Rakeem Buckles

No. 5 – Hapoel Haifa
- Position: Forward
- League: Israeli Basketball Premier League

Personal information
- Born: November 15, 1990 (age 34) Miami, Florida
- Nationality: American
- Listed height: 6 ft 7 in (2.01 m)
- Listed weight: 216 lb (98 kg)

Career information
- High school: Monsignor Edward Pace High School
- College: University of Louisville; Florida International University;

Career history
- 2020–present: Hapoel Haifa

= Rakeem Buckles =

Professional basketball player

Rakeem Buckles (born November 15, 1990) is a professional basketball player, and plays the forward position. He plays for Hapoel Haifa in the Israeli Basketball Premier League.

==Personal life==
Buckles was born in Miami, Florida. His parents are Ronald and Sabrina Buckles. He is 6 ft 7 in tall, and weighs 216 lb.

==Basketball career==
Buckles attended and played basketball for Monsignor Edward Pace High School. As a senior, he was named the Florida Class 4A Player of the Year after he averaged 22.8 points, 13.1 rebounds, and 3.5 blocked shots per game.

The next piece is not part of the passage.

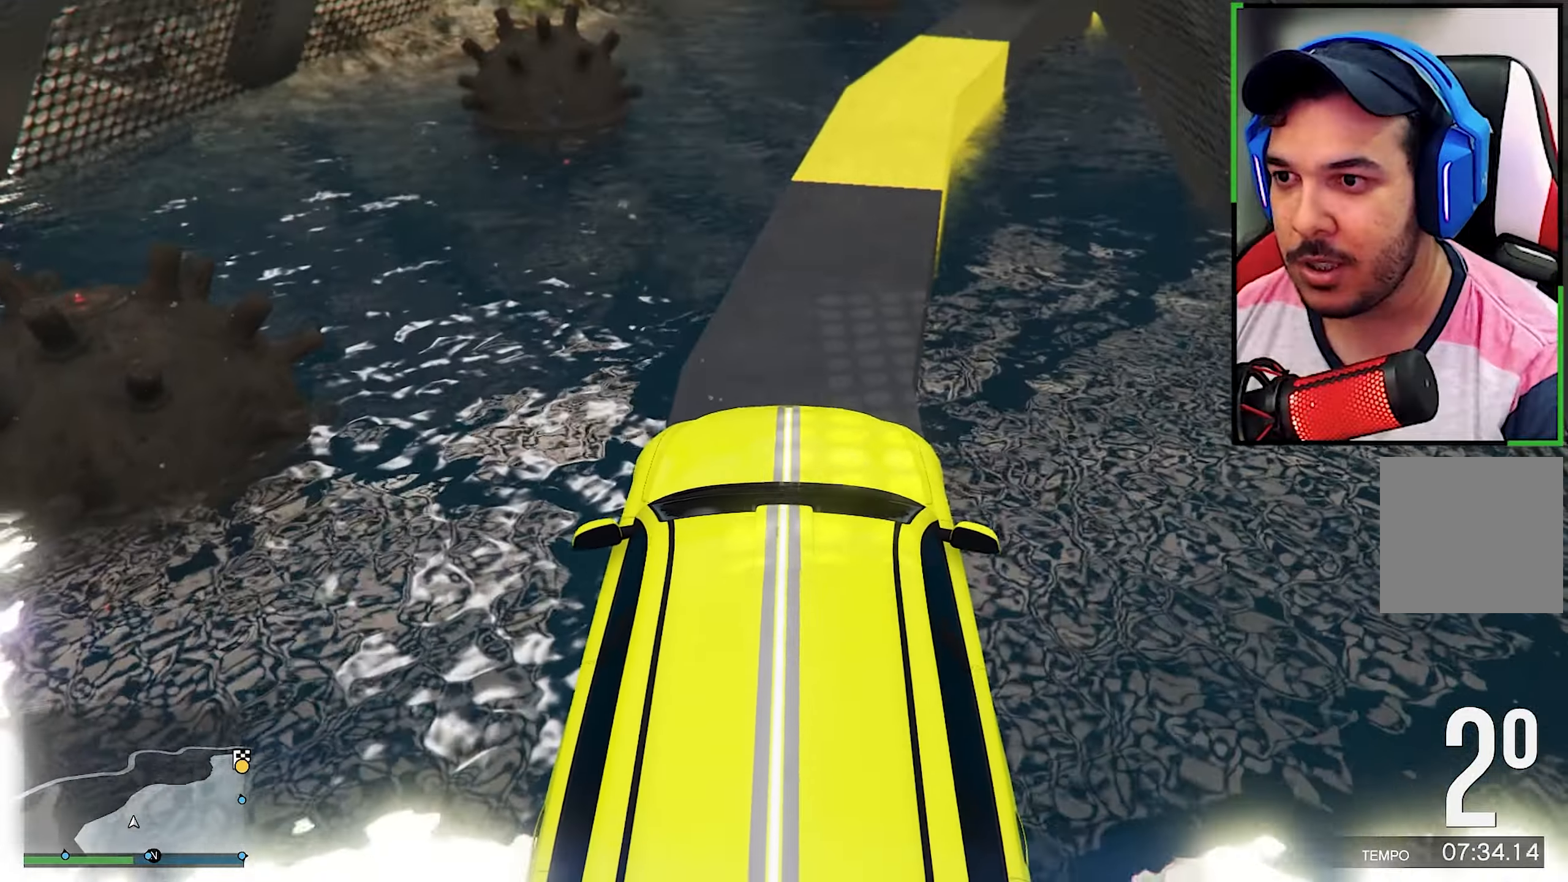
{"buttons": ["R2"], "left_stick": "center", "right_stick": "center", "events": []}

He played basketball at the University of Louisville in 2009–12. Between 2011 and 2012 Buckles suffered two torn anterior cruciate ligaments in under 12 months. He then played basketball at Florida International University, for whom in 2013–14 in Conference USA he was third in rebounds per game with 8.6, fifth in rebounds with 266, and eighth in blocks per game with 1.4.

Buckles plays for Hapoel Haifa in the Israeli Basketball Premier League.